> [Excerpt provided]:
>>>

Monday, January 5, 2009

Paprika: The Spice of a Fulfilled Life

Warning: reading this post will spoil the movie so rotten that a neo-otyugh wouldn't touch it.
Credit: First, Paprika is the work of Kon, copywritten by Sony, the original author Tsuitsui, and everyone else in the credits. Second, most of this post came from discussions from causeiambetta, a modest man with a modest handle.

In the anime movie "Paprika", script-writer and director Satoshi Kon explores the themes of wholeness and mental health through dreams.The movie uses a fictional device called the DC mini, which allows the user to enter another person's dreams. The technology is supposed to be used for psychotherapy. However, the it is corrupted to invade the dreams of others. As REM dreams invade the waking world, the sleeping yearnings of three characters are awakened: the Chairman, the scientist Chiba, and the detective Konakawa. By using these three foci, a nuanced view of wholeness is explored.

<<<

> [Stated exercise 1]:
Answer these questions about the post on the anime film Paprika:
(a) On what date was the post published?
(b) From whose discussions does the post say most of its content came?
(c) What is the name of the fictional device that lets its user enter another person's dreams?
> [Stated exercise 2]: List every character whose sleeping yearnings the post on the anime film Paprika says are awakened.
> [Stated exercise 3]: Extend the post on the anime film Paprika, picking up after its final sentence.

> [Data supplied]:
>>>

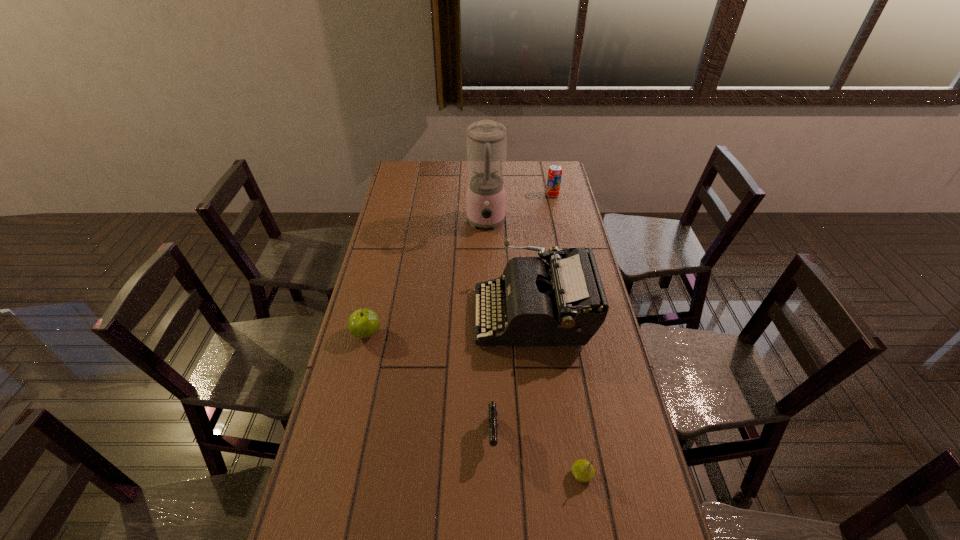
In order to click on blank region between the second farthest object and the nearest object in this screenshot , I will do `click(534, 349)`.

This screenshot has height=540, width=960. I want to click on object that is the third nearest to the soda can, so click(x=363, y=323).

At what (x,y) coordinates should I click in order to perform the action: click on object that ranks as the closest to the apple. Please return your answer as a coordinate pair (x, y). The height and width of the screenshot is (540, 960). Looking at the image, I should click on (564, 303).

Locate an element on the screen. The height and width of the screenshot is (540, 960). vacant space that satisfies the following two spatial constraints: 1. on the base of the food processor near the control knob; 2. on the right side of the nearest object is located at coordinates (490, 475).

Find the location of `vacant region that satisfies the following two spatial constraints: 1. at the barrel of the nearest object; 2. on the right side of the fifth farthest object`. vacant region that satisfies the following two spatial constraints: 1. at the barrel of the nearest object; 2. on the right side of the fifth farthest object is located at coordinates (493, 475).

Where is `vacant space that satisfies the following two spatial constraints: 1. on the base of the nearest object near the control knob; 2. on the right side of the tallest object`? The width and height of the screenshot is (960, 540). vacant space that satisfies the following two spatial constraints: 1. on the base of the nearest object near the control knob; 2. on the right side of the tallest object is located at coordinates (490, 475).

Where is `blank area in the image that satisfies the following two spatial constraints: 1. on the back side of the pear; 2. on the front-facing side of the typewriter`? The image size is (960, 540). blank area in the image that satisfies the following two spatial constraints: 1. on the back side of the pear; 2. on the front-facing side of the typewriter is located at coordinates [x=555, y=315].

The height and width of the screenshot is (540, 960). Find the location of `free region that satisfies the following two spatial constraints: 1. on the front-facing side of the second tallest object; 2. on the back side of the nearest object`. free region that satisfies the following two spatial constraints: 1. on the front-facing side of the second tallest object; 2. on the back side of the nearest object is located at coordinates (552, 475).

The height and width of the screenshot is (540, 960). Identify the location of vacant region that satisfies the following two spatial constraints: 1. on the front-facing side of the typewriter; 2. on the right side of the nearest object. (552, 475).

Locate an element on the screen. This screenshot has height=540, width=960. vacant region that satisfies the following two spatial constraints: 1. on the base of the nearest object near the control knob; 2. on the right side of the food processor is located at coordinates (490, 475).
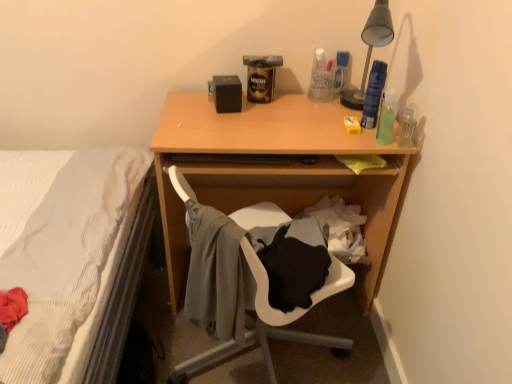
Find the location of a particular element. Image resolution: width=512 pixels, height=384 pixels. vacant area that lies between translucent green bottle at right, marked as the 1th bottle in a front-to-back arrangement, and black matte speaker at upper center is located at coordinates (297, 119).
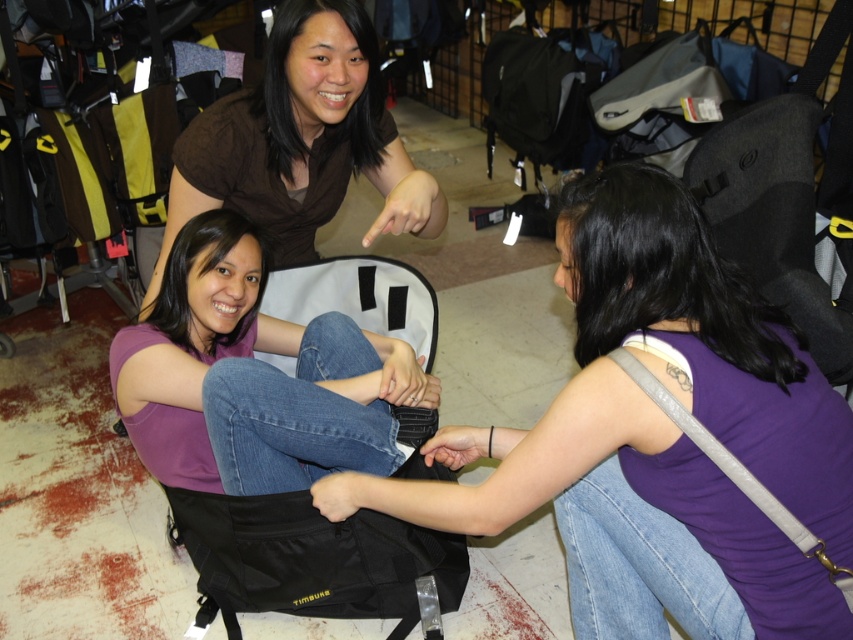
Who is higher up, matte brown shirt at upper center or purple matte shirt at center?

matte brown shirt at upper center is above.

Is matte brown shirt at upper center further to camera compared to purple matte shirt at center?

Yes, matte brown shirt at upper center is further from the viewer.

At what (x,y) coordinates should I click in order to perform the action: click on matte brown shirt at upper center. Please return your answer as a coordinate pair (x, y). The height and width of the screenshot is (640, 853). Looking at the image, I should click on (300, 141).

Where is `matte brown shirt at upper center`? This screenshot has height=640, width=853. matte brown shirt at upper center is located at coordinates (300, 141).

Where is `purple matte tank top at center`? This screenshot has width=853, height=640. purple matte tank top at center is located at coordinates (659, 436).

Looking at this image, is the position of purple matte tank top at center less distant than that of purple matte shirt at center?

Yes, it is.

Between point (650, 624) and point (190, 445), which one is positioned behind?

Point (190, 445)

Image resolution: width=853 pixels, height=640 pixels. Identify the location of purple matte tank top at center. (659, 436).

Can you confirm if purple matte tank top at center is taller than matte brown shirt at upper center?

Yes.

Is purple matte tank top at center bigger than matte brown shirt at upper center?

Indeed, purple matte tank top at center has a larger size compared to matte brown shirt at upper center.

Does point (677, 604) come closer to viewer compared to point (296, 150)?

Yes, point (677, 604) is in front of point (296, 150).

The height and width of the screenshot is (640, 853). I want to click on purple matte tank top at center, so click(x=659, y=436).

<<<

> [Written reply 1]:
(a) Monday, January 5, 2009
(b) causeiambetta
(c) The DC mini

> [Written reply 2]:
- The Chairman
- The scientist Chiba
- The detective Konakawa

> [Written reply 3]:
The Chairman is the the force that corrupts the DC mini to draw the waking world into the dream world. He does this so that everyone else can live in his dream where he is physically whole and powerful, as opposed to his wheelchair bound body in the waking world. The fact that this wish fulfillment consumes Himuro and draws others onto the parade to oblivion is irrelevant to him. To the Chairman, his fulfillment is the world's fulfillment: le monde, c'est moi.

When the DC mini prototypes first goes missing, the Chairman wanted to shut down the project and all of the psychotherapy machines to preserve the sanctity of dreams. He talks about the emptiness of science in the face of dreams. Yet, he hypocritically uses the DC mini in his plot. This could be dismissed as a convenient lie, but the Chairman later tells Paprika that his garden is a sacred space where science cannot trespass.

The idea that the Chairman considers his dreams sacred is consistent with his overall arrogance. When Osanai is dying, the Chairman clings to his body, because Osanai's able and handsome body is needed to complement the Chairman's noble soul. The Chairman is stricken over what he will loose, not what Osanai looses or that Osanai is a human. During another scene, after Osanai pins Paprika, the Chairman invades Osanai's body and becomes outraged when Osanai refuses to kill Praprika/Chiba over "petty" love.

After his apotheosis, Paprika comments that his image of totality lacks a female component. It is implied that the Chairman's homosexuality is an extension of his narcissism. The implication is that his ideal is a male form that is similar to his own and because it is similar to his own.

The Chairman's wholeness ignores the needs of others and, therefore, becomes destructive when his wishes are fulfilled. Wholeness is necessary, but not sufficient for mental health.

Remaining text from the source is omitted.